You can decorate to the nines and pile presents high up around the tree. You can set the perfect table. You can show up to every holiday party in the ugliest Christmas sweater and bring the very best dish to pass. You can have your Christmas playlist set in October, and you can shop craft stores in September for first pick of everything red and green.
You can do all of these things and miss it entirely–the still small voice of Christmas tugging at you in a way that none of the above ever could or ever will.
Even though I know deep down that the true meaning of Christmas is outside of glitz and glamour, I think I’ve tasted a watered down version of this beautiful season because the distractions that surround it are all so seemingly attractive and full of sparkle.
Isn’t this true of so many things in life? How many times have I started in on something with great intention, but then been too easily drawn in another direction?
We pulled out decorations this weekend, and Jason hauled them downstairs in bins so that we could “put up Christmas,” as if hanging wreaths and setting out decorative pillows could translate into Christmas actually arriving here in the little blue house. Undeniably, the lights on the tree and each memorable ornament lend a spirit of Christmas to our home in this season. But if I think for a moment that putting up the tree translates to Christmas descending on our space, I have some heart work to do.
As timing would have it, the first day of December fell on a graceful Tuesday this year. Tuesdays are our down day in the week. Yesterday morning, Christmas boxes still strewn about the living room and ornaments just waiting to breathe, there was room in the day to let the morning stretch itself out wide. The kids and I decorated and played, danced and sang, twirled and decorated some more. This isn’t the norm for us–in fact, I’ve discovered I’m actually quite terrible at engaging in play the way the kiddos always wish I would. But yesterday, held accountable by the advent of this graceful December, and desiring that Henry and Eloise would experience something set apart this Christmas season, I swallowed down all of the things that didn’t register as true Christmas in my heart.

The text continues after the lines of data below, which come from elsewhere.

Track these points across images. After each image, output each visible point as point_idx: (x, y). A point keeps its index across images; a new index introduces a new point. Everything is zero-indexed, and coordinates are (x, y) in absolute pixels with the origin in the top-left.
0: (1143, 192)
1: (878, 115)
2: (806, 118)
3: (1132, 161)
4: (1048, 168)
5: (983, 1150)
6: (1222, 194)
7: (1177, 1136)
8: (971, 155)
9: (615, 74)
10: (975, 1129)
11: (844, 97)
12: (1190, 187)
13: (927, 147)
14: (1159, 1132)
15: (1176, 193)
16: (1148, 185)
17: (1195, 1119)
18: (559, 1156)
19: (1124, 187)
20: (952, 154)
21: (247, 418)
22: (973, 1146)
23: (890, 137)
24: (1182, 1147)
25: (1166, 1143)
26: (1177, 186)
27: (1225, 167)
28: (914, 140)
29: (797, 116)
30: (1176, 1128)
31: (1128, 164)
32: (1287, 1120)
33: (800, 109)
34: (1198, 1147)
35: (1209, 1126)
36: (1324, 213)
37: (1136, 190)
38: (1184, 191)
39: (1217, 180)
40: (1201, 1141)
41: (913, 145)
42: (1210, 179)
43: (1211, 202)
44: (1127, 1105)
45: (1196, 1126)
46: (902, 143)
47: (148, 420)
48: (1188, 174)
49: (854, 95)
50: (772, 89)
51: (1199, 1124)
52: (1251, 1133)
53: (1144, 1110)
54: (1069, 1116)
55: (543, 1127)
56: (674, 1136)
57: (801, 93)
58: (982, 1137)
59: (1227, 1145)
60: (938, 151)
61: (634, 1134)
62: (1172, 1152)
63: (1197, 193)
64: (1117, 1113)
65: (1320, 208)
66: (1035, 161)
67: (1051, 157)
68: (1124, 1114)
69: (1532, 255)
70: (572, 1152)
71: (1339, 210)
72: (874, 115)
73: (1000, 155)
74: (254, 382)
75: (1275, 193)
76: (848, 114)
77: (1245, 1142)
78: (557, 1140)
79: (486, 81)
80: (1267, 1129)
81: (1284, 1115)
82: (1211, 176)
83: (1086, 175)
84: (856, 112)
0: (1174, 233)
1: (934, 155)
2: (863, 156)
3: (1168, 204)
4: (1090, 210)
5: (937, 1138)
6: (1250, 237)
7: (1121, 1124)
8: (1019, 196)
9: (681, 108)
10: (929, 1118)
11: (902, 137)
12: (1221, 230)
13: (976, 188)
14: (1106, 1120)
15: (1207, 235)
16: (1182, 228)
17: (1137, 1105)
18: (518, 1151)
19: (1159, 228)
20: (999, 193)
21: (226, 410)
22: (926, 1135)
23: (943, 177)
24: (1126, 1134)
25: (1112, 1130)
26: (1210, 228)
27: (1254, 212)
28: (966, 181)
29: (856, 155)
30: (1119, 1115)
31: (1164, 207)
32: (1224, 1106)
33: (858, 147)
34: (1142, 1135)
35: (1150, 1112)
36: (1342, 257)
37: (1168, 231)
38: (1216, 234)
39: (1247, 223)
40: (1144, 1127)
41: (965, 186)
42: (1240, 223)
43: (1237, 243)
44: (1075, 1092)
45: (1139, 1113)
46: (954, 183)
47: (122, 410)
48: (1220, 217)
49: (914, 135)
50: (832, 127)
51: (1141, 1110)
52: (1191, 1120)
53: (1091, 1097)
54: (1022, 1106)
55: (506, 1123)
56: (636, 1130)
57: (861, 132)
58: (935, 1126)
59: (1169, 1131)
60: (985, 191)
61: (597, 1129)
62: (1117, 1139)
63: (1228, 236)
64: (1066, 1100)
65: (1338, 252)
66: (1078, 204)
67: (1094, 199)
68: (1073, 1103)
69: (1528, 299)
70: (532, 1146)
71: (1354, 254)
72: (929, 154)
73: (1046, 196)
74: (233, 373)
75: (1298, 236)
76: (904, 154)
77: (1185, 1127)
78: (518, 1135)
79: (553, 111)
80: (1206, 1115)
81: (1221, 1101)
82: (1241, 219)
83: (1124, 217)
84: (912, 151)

We stayed in our pjs long past lunchtime, which is foreign and uncomfortable for me, but a delight to the kids. We danced with snowflake wands and sang along to Frozen, sprinkled the tree with ornaments as playing and dancing permitted, and read together about Jesus’ own family tree.
I tried to focus on ushering breath into the first day of December. Honestly, it went against the grain of everything within me. Even though I’m not dwelling on lists at the moment, there were plenty of things I would have loved to accomplish by nap time that were sidelined instead. But here’s what I realized in the midst of doing my best to live gracefully throughout the day:
Christmas is arriving.
Christmas isn’t something I can manufacture–not in anything I produce, not in any number of decorations, and not in my heart.
Christmas happens. It happens when we’re giving it space and room to gracefully and quietly come in.
It happened when an unsuspecting young woman said yes to a holy, trustworthy God. It happened when her husband believed with her that the fulfillment of God’s promises and plan were not too great for them to cradle together. It happens when little ones draw close to hear stories of this Jesus who came down to earth as a tiny babe.
I couldn’t have found Christmas at Hobby Lobby or TJ Maxx or somewhere online yesterday, because both the day and my spirit begged for something different. Instead, Christmas came in on the heels of ornaments clumped together on boughs at two year old height. It came raw and unpolished, imperfect and full of grace in the wonder of something arriving through unencumbered eyes.
A graceful December, for me, means an exercise in self-restraint. It also means a prayerful consideration of the day, every morning, before my own desires and plans get in the way of Christmas truly happening in my home and heart.
I think it lovely that so many of us have the time and resources to create spaces in our homes that remind us it’s Christmas time. No doubt this brings joy to little ones, and to all of us who carry fond memories of how magically Christmas descended on the world when we were young. I’m grateful, too, that no matter how much or how little we do to “put up Christmas” around the house, it’s going to come anyway–and more gracefully, perhaps, when we set our sights on the empty and expectant manger, breathing deeply together at this time of year in wonder and in wait.